▶ Apply what you read
a – Name each constraint that the bulleted list in the text about previous agencies says agencies work within.
b – Carry on the text about previous agencies, starting after its last sentence.

▶ Text under study
--------------------

YourPreviousAgencyWasn'tStupid
A new client often starts by criticising their previous agency.
"They didn't know what they were doing."
"The account structure made no sense."
"They wasted so much money."
Sometimes that's true. Sometimes it isn't.
What we've learned:
That "nonsensical" account structure? Often built to accommodate client requests that the agency couldn't push back on.
That "wasted" spend? Sometimes the result of "we need more volume" pressure from the brand.
That "obvious mistake"? Sometimes obvious now, with data that wasn't available then.
The constraints agencies work within:
- Clients who won't share margin data
- Brands that demand growth at any cost
- Stakeholders who measure success by ROAS alone
- Approval processes that block necessary changes
- Internal politics that prioritise certain products
An agency can only be as good as the context allows.
Why this matters:
If we blame everything on the previous agency, we miss the systemic problems that created the situation.

--------------------

▶ Records
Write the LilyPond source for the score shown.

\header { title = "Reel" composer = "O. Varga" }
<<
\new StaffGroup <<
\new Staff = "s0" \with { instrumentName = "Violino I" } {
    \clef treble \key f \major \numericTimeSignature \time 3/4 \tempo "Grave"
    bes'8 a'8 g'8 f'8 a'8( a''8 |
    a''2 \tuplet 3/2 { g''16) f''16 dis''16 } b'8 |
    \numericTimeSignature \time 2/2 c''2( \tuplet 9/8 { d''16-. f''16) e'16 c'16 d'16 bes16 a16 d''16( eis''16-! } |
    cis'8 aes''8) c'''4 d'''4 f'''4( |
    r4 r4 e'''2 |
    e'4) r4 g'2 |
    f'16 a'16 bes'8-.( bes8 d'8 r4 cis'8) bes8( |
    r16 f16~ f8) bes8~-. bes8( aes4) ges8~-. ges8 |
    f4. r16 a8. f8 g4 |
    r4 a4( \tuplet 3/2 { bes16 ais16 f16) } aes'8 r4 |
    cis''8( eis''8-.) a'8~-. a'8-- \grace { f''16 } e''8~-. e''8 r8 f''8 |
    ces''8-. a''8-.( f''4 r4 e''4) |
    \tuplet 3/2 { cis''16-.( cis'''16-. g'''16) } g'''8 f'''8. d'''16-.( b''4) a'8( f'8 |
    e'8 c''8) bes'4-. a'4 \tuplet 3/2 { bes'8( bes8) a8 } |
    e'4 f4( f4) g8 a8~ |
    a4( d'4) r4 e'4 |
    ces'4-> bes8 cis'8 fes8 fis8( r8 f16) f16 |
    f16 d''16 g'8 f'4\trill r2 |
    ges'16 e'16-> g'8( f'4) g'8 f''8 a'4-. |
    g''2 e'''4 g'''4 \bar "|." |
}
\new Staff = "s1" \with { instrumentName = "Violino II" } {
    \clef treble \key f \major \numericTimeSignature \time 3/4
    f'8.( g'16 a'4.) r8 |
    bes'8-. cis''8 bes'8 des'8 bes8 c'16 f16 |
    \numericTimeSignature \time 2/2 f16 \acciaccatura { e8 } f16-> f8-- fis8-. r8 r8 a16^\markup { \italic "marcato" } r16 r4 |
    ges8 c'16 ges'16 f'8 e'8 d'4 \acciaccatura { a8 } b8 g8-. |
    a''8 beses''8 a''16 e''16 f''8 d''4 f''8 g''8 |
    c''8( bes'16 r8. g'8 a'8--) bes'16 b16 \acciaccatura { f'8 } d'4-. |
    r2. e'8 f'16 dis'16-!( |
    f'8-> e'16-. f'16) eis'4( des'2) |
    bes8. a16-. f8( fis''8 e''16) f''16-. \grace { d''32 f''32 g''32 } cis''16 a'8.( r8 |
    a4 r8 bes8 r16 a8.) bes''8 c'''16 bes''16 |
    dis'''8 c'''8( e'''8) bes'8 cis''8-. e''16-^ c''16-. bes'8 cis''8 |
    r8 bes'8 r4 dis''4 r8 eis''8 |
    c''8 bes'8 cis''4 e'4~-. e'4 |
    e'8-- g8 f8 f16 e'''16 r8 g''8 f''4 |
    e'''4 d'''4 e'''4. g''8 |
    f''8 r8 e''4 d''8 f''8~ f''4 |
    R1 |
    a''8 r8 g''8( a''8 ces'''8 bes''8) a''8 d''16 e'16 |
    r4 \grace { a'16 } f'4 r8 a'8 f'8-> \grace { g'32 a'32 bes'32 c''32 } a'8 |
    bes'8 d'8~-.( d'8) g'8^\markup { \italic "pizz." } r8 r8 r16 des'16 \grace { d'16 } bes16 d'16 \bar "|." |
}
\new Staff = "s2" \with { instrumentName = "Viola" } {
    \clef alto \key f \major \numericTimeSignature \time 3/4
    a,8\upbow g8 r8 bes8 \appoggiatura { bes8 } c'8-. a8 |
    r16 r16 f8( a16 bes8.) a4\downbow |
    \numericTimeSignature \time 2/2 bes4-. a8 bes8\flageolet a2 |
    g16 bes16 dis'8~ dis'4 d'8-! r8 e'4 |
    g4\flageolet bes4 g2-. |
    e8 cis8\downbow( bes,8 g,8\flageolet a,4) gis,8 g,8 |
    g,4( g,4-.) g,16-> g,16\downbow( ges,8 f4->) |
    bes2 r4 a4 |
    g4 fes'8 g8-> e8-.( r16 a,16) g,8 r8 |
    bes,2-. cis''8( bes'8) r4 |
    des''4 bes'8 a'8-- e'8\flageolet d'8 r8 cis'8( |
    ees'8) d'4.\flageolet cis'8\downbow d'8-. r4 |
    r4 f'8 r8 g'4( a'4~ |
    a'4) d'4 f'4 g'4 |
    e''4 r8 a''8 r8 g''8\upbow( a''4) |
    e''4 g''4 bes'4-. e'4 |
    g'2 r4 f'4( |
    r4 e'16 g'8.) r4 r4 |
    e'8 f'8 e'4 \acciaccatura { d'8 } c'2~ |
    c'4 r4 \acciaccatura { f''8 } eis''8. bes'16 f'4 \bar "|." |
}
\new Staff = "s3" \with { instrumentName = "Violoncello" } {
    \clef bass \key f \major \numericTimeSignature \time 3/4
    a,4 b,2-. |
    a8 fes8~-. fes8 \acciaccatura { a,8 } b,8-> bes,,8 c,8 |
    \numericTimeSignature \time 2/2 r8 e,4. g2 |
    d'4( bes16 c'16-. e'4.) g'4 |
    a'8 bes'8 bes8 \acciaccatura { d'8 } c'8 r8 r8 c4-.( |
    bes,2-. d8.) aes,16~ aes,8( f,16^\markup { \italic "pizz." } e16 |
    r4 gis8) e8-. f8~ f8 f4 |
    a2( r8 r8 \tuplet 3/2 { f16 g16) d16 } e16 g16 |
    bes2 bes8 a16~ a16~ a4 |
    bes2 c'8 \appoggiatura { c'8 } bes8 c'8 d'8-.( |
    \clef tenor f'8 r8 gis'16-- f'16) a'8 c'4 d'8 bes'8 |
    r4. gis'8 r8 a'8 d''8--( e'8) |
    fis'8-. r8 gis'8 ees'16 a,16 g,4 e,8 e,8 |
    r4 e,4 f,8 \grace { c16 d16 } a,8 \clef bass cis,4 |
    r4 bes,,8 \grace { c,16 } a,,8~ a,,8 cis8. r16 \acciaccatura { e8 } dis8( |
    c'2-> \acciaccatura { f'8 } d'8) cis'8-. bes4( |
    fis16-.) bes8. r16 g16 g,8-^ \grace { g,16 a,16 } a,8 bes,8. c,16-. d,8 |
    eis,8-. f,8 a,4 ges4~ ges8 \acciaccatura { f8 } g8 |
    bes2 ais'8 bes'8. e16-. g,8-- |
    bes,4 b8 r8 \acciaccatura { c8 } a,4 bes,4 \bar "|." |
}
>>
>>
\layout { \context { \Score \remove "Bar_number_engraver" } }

--------------------

▶ Outputs by task
a –
- Clients who won't share margin data
- Brands that demand growth at any cost
- Stakeholders who measure success by ROAS alone
- Approval processes that block necessary changes
- Internal politics that prioritise certain products

b –
If the previous agency failed because they weren't given proper data, we'll fail too unless that changes.
If the previous agency was pushed to spend unprofitably, we need to establish different expectations.
Our approach:
Before we criticise, we ask questions. What constraints were they working within? What data did they have? What pressures were they under?
Sometimes the answer is: they were genuinely bad. That happens.
But often the answer is: they were making reasonable decisions with incomplete information and conflicting demands.
Understanding that helps us avoid the same fate.